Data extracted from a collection

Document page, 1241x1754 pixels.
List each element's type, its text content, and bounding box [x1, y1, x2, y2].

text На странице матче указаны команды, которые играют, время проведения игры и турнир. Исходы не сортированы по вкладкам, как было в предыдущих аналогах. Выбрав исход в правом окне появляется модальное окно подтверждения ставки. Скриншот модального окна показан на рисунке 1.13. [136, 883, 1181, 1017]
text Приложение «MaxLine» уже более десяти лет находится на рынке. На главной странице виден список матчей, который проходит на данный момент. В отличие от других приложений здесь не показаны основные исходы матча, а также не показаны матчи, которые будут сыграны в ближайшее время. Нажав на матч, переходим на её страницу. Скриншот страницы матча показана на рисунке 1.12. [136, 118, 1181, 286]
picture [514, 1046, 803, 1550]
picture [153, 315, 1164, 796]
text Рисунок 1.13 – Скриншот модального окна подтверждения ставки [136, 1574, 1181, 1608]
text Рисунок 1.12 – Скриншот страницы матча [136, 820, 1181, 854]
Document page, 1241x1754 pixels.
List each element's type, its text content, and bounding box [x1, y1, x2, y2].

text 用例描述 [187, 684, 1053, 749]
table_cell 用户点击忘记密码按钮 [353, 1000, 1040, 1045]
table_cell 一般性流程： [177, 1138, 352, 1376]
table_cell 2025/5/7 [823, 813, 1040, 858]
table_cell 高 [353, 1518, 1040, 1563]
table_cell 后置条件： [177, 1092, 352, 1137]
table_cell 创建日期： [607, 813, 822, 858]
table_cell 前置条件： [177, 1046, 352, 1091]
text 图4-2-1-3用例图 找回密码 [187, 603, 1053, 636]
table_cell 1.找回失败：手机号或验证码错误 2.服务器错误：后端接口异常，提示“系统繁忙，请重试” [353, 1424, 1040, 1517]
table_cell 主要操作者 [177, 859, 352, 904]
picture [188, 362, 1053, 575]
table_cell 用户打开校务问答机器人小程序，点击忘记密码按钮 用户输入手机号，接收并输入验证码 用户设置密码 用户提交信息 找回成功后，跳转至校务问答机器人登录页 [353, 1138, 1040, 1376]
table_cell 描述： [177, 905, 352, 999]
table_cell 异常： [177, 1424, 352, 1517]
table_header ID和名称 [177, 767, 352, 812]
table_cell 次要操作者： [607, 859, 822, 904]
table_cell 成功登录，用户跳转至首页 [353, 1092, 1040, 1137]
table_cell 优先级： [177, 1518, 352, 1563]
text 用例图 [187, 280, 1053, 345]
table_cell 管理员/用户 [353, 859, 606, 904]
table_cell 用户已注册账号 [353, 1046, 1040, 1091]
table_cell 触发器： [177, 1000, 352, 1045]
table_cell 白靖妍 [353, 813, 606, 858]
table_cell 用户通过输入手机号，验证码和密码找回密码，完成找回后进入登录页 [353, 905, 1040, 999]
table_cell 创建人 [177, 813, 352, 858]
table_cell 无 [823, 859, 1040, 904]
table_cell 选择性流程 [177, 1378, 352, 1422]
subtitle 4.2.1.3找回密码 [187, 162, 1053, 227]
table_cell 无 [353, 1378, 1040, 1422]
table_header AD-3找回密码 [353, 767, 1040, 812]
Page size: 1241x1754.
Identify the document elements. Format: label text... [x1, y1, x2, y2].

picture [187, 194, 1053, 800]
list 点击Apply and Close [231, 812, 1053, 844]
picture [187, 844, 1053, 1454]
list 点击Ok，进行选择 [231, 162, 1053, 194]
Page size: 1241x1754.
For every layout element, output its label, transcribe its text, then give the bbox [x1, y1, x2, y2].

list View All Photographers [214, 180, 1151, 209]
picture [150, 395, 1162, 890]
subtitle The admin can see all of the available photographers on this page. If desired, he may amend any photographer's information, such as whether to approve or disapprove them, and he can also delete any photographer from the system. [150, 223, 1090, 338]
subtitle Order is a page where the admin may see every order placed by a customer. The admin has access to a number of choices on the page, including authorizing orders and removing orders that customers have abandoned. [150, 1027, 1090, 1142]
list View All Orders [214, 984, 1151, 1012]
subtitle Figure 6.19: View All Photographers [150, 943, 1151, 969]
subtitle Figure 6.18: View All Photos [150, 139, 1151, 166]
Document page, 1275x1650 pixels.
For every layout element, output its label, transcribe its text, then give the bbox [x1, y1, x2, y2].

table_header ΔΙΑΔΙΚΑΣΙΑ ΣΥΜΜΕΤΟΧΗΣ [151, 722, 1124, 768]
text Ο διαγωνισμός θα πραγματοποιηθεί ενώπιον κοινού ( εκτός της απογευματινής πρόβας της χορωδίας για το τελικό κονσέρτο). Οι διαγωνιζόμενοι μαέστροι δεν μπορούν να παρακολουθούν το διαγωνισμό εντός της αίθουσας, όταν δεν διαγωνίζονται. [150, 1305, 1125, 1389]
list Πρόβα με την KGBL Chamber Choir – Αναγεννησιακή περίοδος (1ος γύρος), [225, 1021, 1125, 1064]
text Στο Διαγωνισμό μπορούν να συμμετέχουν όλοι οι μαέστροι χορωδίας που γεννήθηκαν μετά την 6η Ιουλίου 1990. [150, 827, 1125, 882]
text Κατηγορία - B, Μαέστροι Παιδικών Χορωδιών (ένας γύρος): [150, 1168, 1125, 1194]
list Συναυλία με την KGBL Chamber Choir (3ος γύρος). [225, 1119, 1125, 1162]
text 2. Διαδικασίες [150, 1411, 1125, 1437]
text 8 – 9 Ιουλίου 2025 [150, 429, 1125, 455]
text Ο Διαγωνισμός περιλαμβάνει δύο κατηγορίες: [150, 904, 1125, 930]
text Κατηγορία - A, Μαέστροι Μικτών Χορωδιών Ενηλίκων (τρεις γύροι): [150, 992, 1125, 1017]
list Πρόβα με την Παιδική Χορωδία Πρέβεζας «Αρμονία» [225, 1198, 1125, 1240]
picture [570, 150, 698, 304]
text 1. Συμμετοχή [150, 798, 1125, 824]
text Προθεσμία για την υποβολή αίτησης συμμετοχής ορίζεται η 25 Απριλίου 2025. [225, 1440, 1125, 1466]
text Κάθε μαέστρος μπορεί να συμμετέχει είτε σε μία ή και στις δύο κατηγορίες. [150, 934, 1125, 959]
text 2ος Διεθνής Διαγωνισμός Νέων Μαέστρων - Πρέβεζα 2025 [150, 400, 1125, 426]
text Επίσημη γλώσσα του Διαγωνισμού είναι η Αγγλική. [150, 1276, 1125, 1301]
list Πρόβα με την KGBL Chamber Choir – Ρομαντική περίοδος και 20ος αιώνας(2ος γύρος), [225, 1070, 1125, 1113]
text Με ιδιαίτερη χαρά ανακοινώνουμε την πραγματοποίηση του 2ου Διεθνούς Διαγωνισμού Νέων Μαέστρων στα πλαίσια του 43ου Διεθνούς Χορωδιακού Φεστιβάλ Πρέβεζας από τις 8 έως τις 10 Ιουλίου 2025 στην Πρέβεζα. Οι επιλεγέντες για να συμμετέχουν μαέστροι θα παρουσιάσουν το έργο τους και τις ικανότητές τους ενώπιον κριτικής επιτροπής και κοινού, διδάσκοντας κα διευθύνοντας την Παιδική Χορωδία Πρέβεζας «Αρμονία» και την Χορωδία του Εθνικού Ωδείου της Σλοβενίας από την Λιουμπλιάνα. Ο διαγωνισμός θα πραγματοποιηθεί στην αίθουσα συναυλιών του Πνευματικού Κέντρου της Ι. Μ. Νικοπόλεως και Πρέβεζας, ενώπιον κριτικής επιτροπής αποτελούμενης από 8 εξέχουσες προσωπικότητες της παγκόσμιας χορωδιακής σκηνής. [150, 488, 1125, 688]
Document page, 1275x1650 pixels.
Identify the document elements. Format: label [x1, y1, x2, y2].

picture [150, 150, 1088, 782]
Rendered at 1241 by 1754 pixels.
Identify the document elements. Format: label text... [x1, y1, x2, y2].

▶ _TASK PROMPT_:
Scan the records for the string "KGBL" and report each line where it occurs.

▶ _SOLUTION FOR THIS PROBLEM_:
list Πρόβα με την KGBL Chamber Choir – Αναγεννησιακή περίοδος (1ος γύρος), [225, 1021, 1125, 1064]
list Συναυλία με την KGBL Chamber Choir (3ος γύρος). [225, 1119, 1125, 1162]
list Πρόβα με την KGBL Chamber Choir – Ρομαντική περίοδος και 20ος αιώνας(2ος γύρος), [225, 1070, 1125, 1113]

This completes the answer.